* _The task_:
Print only the lines from the one with "Углеводы, Апельсин: 9.7 -> 9" through the end of the data, exactly, and please omit pictures.

* _Provided records_:
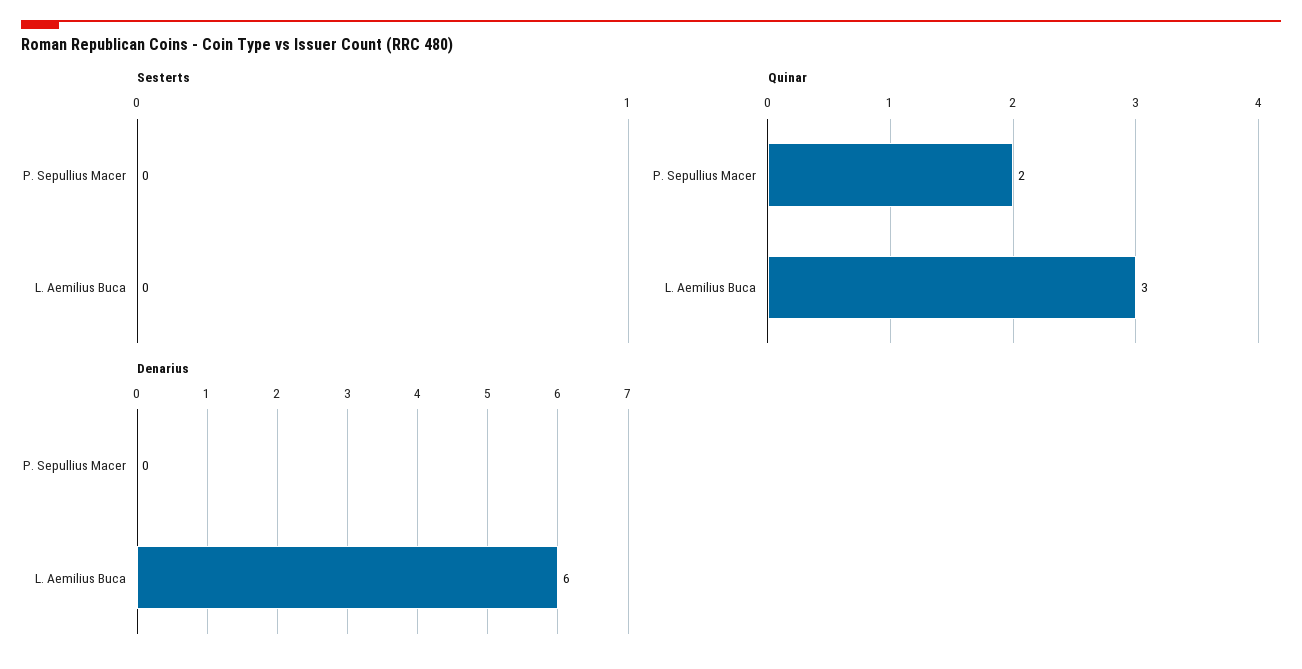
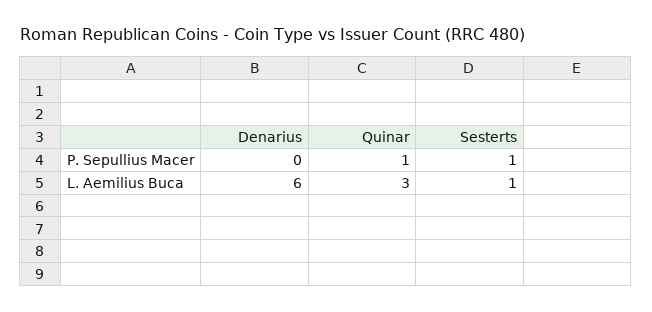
Sesterts, P. Sepullius Macer: 0 -> 1
Sesterts, L. Aemilius Buca: 0 -> 1
Quinar, P. Sepullius Macer: 2 -> 1

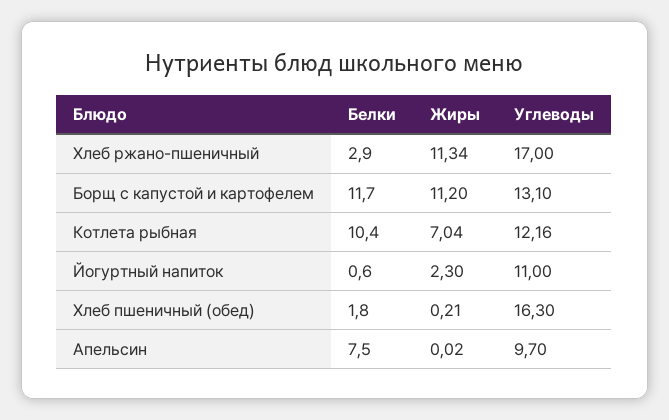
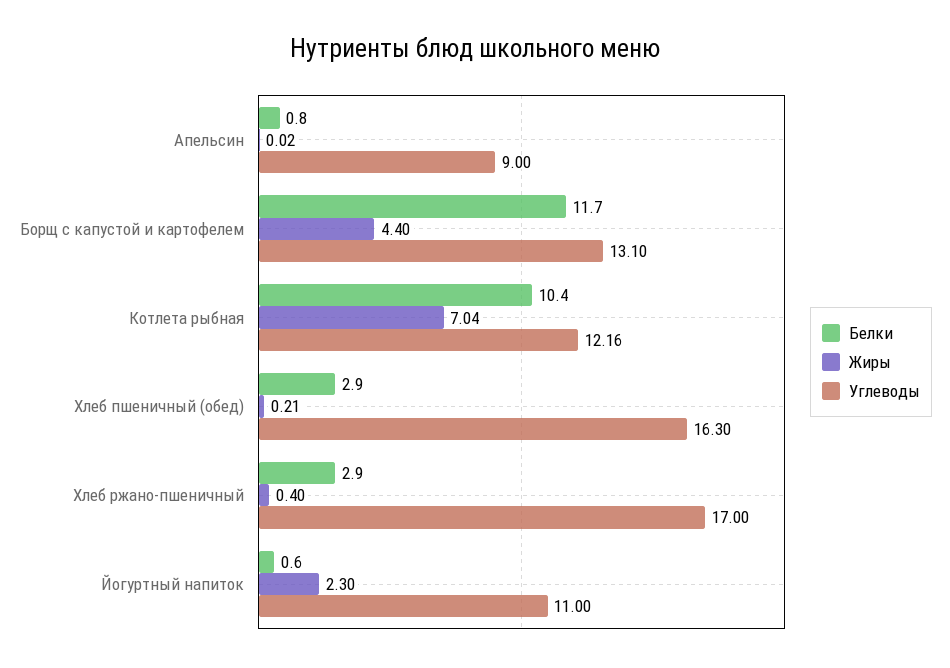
Жиры, Хлеб ржано-пшеничный: 11.34 -> 0.4
Жиры, Борщ с капустой и картофелем: 11.2 -> 4.4
Белки, Хлеб пшеничный (обед): 1.8 -> 2.9
Белки, Апельсин: 7.5 -> 0.8
Углеводы, Апельсин: 9.7 -> 9

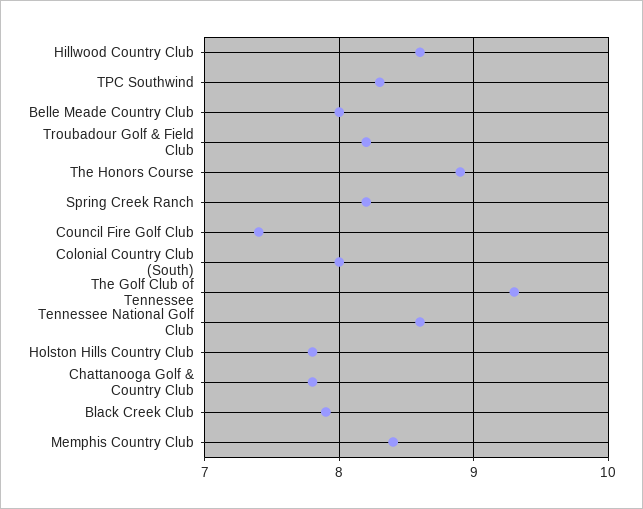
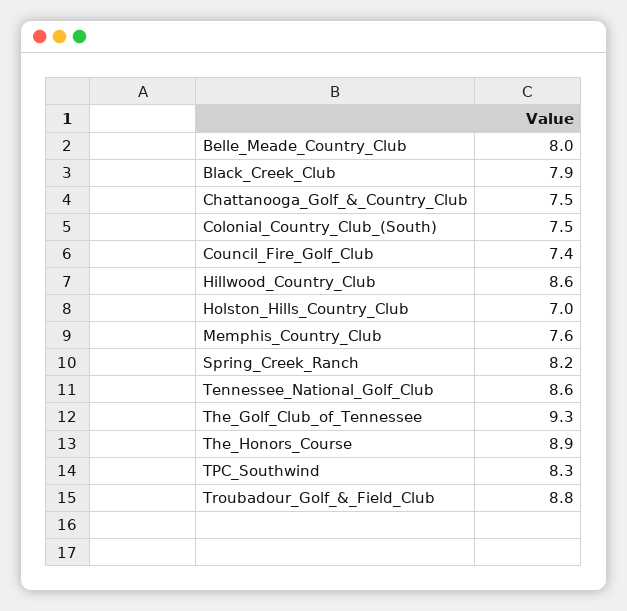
Troubadour Golf & Field Club: 8.2 -> 8.8
Colonial Country Club (South): 8 -> 7.5
Holston Hills Country Club: 7.8 -> 7
Chattanooga Golf & Country Club: 7.8 -> 7.5
Memphis Country Club: 8.4 -> 7.6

* _Solution to the problem_:
Углеводы, Апельсин: 9.7 -> 9

Troubadour Golf & Field Club: 8.2 -> 8.8
Colonial Country Club (South): 8 -> 7.5
Holston Hills Country Club: 7.8 -> 7
Chattanooga Golf & Country Club: 7.8 -> 7.5
Memphis Country Club: 8.4 -> 7.6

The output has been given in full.